═════ Provided text
Islam and Violence
By James Chancellor
Since the tragedy of September 11, 2001, I have been asked any number of
questions regarding Islam and these terrible acts of murder. The two most
common are: Do Bin Laden and the Al Qaeda network represent “true Islam”? And
are such violent attacks on innocent people consistent with the Qur’an?
Answering these questions is not as straightforward a matter as it might
seem. The first question assumes that Islam is some kind of static, monolithic
reality by which the actions of all Muslims can be judged. In fact, Islam is a
dynamic and varied religious tradition. In a real sense, Islam is what Muslims
think, say, and do–as Muslims. And since there are nearly a billion Muslims
spread over much of the globe, Islam is a varied and most complex phenomenon.
Clearly what is “true Islam” to one Muslim is not to another.
The teaching of the Qur’an with regard to violence is also a matter of some
dispute among Muslims. What Muslims believe the Qur’an means varies widely from
community to community and from individual to individual. And certainly a
western Christian is in no more a position to say what it “really” means than
an Arab Muslim is in a position to say what the Bible “really” means.
We are still faced with the fact of “Islamic violence” and we need to come
to terms with it. President Bush has told us on any number of occasions that
Islam is a religion of peace. He has also informed us that we worship the “same
God.” Franklin Graham has told us that Islam is an “evil religion.” Neither of
these men is an expert about Islam, but they do help frame the question. Is
violence more “at home” in the Muslim world? Or more precisely, is Islam
The Nature of Religious Violence
First we must clearly define what we mean by “religious violence.” Virtually
all societies are both violent and religious to one degree or another.
══════════
- _Tasks_:
1 – Answer these questions from the essay on Islam and violence:
(a) What are the two questions the writer says people have asked most often since September 11, 2001?
(b) What did Franklin Graham call Islam?
(c) According to the essay's last section, what two qualities do virtually all societies possess to some degree?
2 – Write the next part of the essay on Islam and violence, beginning after its final sentence.
═════ Given data
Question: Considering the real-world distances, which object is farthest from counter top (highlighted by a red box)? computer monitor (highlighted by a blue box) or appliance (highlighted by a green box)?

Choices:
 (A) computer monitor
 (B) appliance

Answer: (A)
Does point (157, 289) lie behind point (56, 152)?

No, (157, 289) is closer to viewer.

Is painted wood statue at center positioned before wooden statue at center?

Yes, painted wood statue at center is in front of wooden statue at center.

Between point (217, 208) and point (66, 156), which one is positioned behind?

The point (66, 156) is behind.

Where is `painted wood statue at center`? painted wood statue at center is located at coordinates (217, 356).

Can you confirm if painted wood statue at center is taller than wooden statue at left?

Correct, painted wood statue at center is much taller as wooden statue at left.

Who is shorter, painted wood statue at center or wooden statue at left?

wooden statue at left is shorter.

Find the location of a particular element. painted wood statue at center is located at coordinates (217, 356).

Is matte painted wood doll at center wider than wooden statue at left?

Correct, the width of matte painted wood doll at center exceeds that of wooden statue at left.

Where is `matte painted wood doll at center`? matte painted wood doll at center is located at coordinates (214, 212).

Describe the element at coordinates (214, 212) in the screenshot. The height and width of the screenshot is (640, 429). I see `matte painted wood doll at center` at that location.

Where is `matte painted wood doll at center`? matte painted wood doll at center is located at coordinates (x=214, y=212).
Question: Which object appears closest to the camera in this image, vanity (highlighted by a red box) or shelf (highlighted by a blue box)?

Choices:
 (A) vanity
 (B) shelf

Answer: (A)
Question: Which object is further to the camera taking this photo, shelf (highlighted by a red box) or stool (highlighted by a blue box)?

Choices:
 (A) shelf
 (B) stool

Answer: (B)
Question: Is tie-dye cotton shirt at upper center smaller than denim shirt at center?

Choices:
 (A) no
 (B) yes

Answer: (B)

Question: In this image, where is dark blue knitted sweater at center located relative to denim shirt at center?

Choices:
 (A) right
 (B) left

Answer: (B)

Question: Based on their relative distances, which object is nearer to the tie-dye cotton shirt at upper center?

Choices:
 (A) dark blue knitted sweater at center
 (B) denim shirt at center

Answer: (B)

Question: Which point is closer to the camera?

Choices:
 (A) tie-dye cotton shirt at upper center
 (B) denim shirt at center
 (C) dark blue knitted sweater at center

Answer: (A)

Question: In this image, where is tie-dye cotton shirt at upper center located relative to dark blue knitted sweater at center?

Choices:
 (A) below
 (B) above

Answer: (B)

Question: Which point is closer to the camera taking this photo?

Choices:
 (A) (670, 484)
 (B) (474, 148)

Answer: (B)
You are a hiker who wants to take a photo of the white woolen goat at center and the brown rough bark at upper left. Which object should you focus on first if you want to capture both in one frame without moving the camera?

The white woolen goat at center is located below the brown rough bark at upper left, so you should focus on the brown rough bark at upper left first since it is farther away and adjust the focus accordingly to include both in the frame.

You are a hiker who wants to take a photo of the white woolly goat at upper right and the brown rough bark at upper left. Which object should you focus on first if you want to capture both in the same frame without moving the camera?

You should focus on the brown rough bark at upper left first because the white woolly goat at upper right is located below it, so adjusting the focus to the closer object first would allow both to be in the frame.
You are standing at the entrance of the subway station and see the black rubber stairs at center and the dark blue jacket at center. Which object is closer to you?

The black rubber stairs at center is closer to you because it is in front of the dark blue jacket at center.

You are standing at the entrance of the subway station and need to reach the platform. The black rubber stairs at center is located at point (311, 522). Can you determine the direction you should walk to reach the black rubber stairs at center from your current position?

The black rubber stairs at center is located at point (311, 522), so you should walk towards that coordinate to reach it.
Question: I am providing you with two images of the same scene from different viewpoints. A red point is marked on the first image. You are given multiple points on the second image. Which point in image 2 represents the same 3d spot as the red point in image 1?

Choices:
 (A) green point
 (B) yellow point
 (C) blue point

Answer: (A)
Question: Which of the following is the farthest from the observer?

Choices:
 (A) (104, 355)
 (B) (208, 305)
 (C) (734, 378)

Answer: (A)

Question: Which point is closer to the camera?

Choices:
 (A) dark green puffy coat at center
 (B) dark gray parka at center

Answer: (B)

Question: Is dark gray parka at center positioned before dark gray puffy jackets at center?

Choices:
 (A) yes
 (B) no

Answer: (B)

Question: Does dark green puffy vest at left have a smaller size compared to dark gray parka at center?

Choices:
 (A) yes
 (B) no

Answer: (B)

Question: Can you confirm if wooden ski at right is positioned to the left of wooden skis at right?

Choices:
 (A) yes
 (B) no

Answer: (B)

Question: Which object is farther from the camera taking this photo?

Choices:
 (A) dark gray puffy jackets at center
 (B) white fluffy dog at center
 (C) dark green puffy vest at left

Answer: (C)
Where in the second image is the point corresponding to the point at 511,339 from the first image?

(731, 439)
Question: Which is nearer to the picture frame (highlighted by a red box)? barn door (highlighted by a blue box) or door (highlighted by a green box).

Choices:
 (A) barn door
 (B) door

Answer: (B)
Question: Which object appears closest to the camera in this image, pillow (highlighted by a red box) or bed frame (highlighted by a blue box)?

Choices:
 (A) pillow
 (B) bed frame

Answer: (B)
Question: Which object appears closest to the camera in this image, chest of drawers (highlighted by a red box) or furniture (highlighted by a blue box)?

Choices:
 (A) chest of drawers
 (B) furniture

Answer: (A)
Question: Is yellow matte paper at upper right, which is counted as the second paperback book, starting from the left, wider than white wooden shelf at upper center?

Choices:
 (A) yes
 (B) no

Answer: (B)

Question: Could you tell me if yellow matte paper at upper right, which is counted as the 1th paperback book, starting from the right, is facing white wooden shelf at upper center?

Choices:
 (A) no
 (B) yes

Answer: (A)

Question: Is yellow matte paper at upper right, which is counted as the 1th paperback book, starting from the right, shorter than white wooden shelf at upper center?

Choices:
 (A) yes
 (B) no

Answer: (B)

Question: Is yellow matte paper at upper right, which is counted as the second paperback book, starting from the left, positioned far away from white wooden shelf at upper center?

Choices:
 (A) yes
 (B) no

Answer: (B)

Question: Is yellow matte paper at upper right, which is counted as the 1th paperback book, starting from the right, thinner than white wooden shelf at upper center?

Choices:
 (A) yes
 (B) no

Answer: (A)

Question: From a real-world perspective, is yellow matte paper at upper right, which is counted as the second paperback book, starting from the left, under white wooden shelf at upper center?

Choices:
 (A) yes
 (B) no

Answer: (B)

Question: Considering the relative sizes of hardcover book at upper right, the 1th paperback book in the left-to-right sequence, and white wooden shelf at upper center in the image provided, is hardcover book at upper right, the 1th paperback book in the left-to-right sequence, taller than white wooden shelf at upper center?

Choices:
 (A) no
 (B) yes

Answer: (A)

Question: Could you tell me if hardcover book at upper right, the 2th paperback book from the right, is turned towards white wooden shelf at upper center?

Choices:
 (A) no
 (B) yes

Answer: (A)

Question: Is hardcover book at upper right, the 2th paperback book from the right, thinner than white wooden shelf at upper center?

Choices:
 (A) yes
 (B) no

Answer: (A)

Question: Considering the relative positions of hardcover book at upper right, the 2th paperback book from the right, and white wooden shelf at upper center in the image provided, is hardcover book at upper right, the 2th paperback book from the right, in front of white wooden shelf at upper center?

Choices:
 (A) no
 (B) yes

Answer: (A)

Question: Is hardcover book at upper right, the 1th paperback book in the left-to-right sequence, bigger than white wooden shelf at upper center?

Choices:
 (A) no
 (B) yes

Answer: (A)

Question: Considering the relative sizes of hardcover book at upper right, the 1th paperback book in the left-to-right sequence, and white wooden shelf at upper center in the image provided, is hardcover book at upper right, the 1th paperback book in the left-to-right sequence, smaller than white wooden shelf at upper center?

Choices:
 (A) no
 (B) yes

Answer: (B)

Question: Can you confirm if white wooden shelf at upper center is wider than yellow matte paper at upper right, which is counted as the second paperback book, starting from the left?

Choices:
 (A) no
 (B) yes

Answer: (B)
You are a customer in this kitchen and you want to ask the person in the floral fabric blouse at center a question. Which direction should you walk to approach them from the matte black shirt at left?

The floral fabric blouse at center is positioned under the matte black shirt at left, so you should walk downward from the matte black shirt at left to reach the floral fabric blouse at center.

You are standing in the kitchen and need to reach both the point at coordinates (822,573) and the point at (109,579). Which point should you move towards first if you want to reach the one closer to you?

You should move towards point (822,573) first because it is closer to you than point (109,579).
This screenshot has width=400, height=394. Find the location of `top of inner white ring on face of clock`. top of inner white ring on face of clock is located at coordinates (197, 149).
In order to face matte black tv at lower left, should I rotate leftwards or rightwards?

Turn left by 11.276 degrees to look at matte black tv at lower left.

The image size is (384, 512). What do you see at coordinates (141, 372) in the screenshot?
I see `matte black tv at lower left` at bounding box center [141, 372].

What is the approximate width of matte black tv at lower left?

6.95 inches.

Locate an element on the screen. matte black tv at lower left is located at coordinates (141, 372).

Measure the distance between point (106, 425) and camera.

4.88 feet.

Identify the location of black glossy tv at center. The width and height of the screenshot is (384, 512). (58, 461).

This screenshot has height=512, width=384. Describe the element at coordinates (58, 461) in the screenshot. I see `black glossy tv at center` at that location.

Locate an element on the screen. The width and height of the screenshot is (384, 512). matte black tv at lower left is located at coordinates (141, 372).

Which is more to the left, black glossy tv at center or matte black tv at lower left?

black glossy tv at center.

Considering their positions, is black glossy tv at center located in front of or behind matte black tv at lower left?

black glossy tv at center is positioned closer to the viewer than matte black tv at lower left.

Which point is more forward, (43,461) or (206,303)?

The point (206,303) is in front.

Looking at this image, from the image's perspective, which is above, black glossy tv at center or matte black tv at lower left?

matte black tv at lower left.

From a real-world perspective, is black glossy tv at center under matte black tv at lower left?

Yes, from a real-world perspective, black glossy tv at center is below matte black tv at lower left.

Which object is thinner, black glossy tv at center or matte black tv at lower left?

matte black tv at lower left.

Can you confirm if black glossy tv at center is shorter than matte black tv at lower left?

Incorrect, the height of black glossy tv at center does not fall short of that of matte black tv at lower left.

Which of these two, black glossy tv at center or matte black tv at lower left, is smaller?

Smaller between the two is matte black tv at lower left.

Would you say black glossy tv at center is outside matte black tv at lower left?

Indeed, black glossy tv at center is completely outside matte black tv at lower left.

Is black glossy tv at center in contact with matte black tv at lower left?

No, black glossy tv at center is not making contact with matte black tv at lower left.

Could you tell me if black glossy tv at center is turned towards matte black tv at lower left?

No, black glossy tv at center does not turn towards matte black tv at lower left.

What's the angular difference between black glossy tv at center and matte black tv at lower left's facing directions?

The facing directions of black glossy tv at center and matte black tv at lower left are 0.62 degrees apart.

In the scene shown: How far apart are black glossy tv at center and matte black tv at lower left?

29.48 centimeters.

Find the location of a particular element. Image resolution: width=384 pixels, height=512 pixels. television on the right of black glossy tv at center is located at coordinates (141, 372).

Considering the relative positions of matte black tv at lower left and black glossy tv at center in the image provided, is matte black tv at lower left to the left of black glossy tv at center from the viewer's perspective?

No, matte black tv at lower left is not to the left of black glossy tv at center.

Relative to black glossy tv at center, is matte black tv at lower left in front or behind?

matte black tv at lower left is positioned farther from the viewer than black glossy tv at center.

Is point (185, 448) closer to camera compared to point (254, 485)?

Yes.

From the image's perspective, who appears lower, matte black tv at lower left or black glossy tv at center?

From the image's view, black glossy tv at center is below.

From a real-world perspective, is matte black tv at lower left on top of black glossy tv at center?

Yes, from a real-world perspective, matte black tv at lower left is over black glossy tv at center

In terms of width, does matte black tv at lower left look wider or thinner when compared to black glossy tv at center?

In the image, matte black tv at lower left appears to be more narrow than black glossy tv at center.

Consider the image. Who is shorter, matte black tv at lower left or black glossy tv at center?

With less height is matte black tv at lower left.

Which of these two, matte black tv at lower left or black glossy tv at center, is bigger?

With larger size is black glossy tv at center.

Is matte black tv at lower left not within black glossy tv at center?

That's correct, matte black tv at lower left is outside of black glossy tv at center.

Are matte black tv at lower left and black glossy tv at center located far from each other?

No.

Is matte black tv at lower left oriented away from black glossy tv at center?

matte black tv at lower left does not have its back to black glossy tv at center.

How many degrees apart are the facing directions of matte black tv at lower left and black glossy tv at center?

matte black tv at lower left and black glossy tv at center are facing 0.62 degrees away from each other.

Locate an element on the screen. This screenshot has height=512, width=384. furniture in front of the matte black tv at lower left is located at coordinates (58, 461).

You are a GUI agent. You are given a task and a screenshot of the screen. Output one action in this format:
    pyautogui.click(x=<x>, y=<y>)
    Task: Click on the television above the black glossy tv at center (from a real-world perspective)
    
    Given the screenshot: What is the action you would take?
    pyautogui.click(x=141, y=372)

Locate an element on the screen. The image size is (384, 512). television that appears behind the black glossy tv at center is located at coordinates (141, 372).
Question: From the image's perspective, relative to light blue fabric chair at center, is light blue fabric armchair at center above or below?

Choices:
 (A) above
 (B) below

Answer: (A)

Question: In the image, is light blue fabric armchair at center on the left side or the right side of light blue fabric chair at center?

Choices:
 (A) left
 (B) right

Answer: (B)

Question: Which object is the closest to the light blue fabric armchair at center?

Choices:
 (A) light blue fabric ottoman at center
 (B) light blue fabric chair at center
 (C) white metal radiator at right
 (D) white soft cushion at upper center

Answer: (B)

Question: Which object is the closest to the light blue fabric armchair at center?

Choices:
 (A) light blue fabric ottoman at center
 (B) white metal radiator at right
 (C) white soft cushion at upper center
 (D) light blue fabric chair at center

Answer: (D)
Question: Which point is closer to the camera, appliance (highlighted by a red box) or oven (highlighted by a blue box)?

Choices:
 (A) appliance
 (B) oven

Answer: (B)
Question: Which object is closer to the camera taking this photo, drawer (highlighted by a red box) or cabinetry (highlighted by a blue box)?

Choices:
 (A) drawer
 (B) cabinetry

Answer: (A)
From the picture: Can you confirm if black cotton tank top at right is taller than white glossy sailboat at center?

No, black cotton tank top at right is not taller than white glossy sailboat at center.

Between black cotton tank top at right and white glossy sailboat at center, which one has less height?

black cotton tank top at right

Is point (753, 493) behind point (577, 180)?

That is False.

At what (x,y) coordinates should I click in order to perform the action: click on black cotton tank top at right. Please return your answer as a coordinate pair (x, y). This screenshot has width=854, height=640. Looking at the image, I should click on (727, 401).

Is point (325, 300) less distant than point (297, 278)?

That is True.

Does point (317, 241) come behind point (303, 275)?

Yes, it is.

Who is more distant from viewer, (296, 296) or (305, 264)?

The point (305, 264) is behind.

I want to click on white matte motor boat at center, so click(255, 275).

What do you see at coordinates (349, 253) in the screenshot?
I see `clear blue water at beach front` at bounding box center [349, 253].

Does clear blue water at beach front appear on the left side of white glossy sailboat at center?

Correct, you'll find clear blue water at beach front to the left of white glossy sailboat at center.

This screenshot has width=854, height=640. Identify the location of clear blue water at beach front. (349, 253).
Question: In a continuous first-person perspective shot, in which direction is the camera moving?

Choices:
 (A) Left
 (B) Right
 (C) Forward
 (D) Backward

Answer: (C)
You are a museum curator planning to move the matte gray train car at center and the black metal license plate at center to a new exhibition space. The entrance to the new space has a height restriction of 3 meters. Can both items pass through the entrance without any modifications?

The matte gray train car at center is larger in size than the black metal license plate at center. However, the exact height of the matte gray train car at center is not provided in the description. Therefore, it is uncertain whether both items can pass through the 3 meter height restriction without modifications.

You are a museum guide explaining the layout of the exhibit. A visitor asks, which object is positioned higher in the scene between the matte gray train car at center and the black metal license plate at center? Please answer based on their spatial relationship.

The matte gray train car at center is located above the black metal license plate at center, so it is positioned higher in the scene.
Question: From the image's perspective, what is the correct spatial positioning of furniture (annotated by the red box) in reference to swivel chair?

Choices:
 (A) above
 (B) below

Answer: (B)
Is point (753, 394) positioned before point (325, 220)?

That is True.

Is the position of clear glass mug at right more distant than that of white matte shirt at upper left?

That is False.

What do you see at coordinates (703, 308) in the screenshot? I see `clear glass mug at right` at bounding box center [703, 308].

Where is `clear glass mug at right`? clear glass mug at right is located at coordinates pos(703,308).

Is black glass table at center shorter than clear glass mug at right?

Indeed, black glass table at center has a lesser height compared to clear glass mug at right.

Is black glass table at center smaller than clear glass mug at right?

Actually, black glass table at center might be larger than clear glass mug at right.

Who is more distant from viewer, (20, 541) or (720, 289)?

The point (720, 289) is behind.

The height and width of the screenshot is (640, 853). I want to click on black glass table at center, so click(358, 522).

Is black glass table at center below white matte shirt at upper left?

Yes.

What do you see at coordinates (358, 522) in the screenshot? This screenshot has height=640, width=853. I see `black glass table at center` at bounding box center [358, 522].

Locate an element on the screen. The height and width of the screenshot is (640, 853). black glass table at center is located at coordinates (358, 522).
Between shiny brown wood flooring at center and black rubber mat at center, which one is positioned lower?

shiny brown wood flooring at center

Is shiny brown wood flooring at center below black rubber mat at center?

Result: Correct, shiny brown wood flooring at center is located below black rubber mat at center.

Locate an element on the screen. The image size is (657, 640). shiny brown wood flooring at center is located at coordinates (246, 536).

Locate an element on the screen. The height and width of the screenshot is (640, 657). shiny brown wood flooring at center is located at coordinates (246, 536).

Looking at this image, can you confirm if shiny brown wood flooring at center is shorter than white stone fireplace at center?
══════════
- _Task responses_:
1 –
(a) Whether Bin Laden and the Al Qaeda network represent "true Islam," and whether such violent attacks on innocent people are consistent with the Qur'an.
(b) An "evil religion."
(c) They are both violent and religious.

2 –
“Religious violence” is not simple violence done by religious people. Millions
upon millions of people perished in the conflicts of the 20th
century that primarily involved the “Christian” nations of the West. While the
men who attacked Pearl Harbor were from Japan, a country dominated at the time
by the Shinto religion, the men who dropped the atomic bombs on Japan, as well
as those responsible for the Holocaust, were from Western nations dominated
historically by Christianity. Yet none of these acts can be described as
“religious violence.” For our purposes, religious violence is characterized as
violent acts done by religious people acting as religious people, informed and
legitimized by a religious vision, and for the purpose of achieving
specifically religious goals.
History offers many examples of religious violence. It is hard to imagine a
more “peaceful” religion than Buddhism, yet the martial arts spring directly
from Zen Buddhism. Christianity has far too many examples of religious
violence: the Crusades, the Inquisitions, the murder of thousands of
Anabaptists, the execution of heretics in Geneva, and the murder of thousands
of “witches” throughout Europe and America. Religious violence is not been
limited to Islam.
The Modern Transition
Beginning in the 17th century, a profound ideological shift began
in the Christian West. Religious institutions and religion itself separated
from the state and thus from the exercise of political power. By the
20th century, religious actors and institutions no longer could
employ the power of the state to achieve their religious goals. Since the state
is the only agent within modern society authorized to employ violence, violence
was eliminated as a legitimate tool of the religious enterprise. The vast
majority of those in the modern West now view religious violence not only as
illegitimate, but abhorrent and irrational.
This position represents the vast majority of Western Christians, but it is
not necessarily the “Christian” perspective. The majority of practicing
Christians no longer reside in the modern West, but rather in Africa, Latin
America and Asia. Many of these Christian communities have not experienced the
ideological transformation of modernity, and on occasion do employ religious
violence. The Naga people of northeast India, the Igbo of southern Nigeria, and
the indigenous Fijians come to mind immediately.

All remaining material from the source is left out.